Adding variety to the running training

My week 3 training started with longer interval runs, practicing the “lean” of Chi Running. I did 5 minutes interval with 30 seconds of reset and refocus of the lean. It worked well. I no longer had to think hard on the reset. I could probably drop the reset time to 15 seconds on my second run this week. However, I discovered that I had hard time to keeping the heart rate under 145, which was my target HR for zone 2. I averaged about 154 last night. This might be because I increased my cadence to 172. It’s all a balancing act to find that magic combination of form, HR, and speed.

I had to remind myself the important thing was that I got out and ran. By the time I arrived to the track last night, it was past 6pm and dark. I had thought about cutting the run (for a second) and opted for yoga. But I quickly scratched that plan and put on my shoes. I had that visual imagine of just “keep swimming, keep swimming” from Finding Nemo. Just keep moving.

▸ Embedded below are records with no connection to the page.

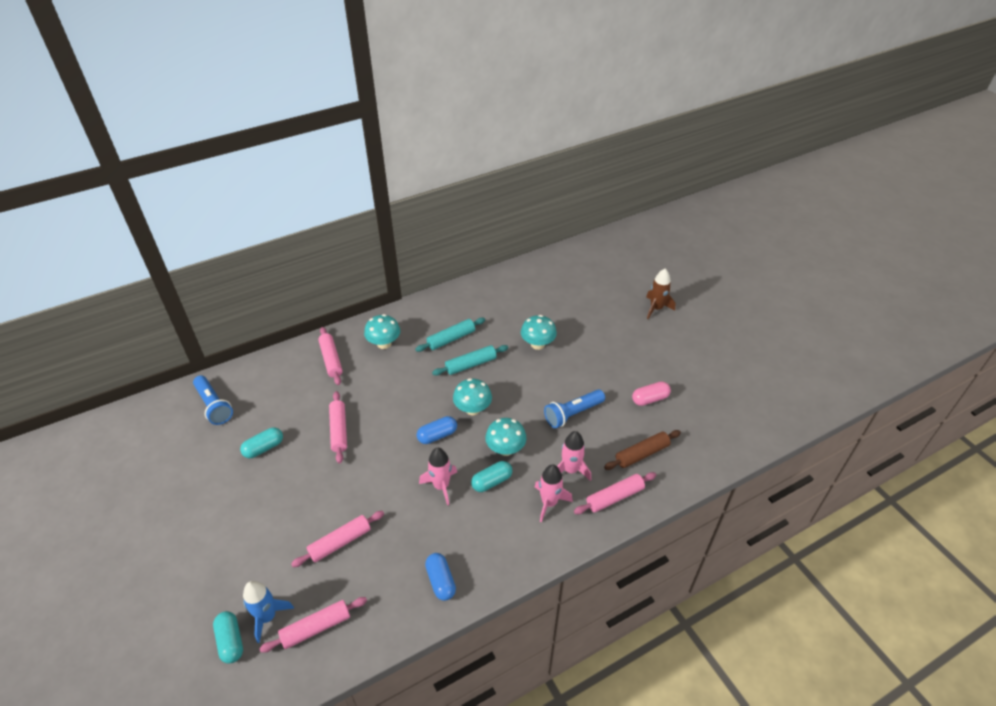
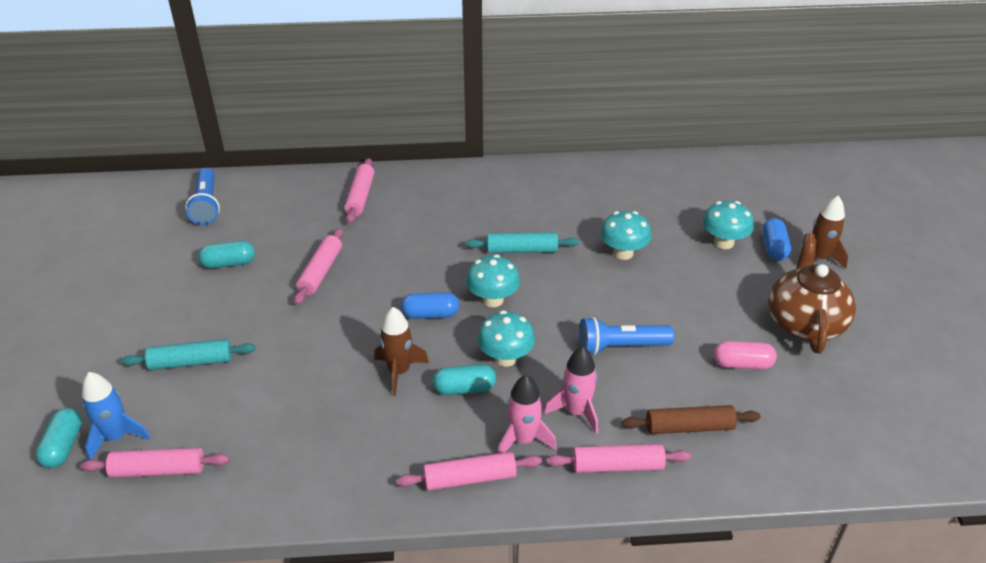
camera: 25 degrees right, 5 degrees down
pink rolling pin [291,511,384,567] -> pink rolling pin moved to [396,452,542,491]
turquoise mushroom [364,314,400,349] -> turquoise mushroom moved to [703,201,754,249]
turquoise rolling pin [415,318,485,352] -> turquoise rolling pin moved to [121,339,255,370]
pink rocket [419,448,457,505] -> brown rocket [375,307,429,396]
blue capsule [425,553,456,601] -> blue capsule moved to [762,218,791,261]
none -> brown teapot [768,233,856,354]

I’m contemplating to add cross training to the weekly schedule now. One, adding yoga would be a fantastic idea to increase flexibility. Thankfully, with Chi Running, I skipped the dreadful muscle soreness of coming back to running from my 2-months hiatus. However, I’m still stiff the morning after my runs. Some serious yoga stretching would be beneficial.

I’m also contemplating returning to doing Body Pump (strength training) at the YMCA gym, once a week. This is under consideration, but I’m not entirely sure if I want to focus on that. There is only so much time in a week and honestly if I understand the Chi Running correctly, running isn’t about “pushing” with muscle but more about learning the forms so that the bio-mechanics allows for ease in running.

What do you runners add as training, in addition to running itself?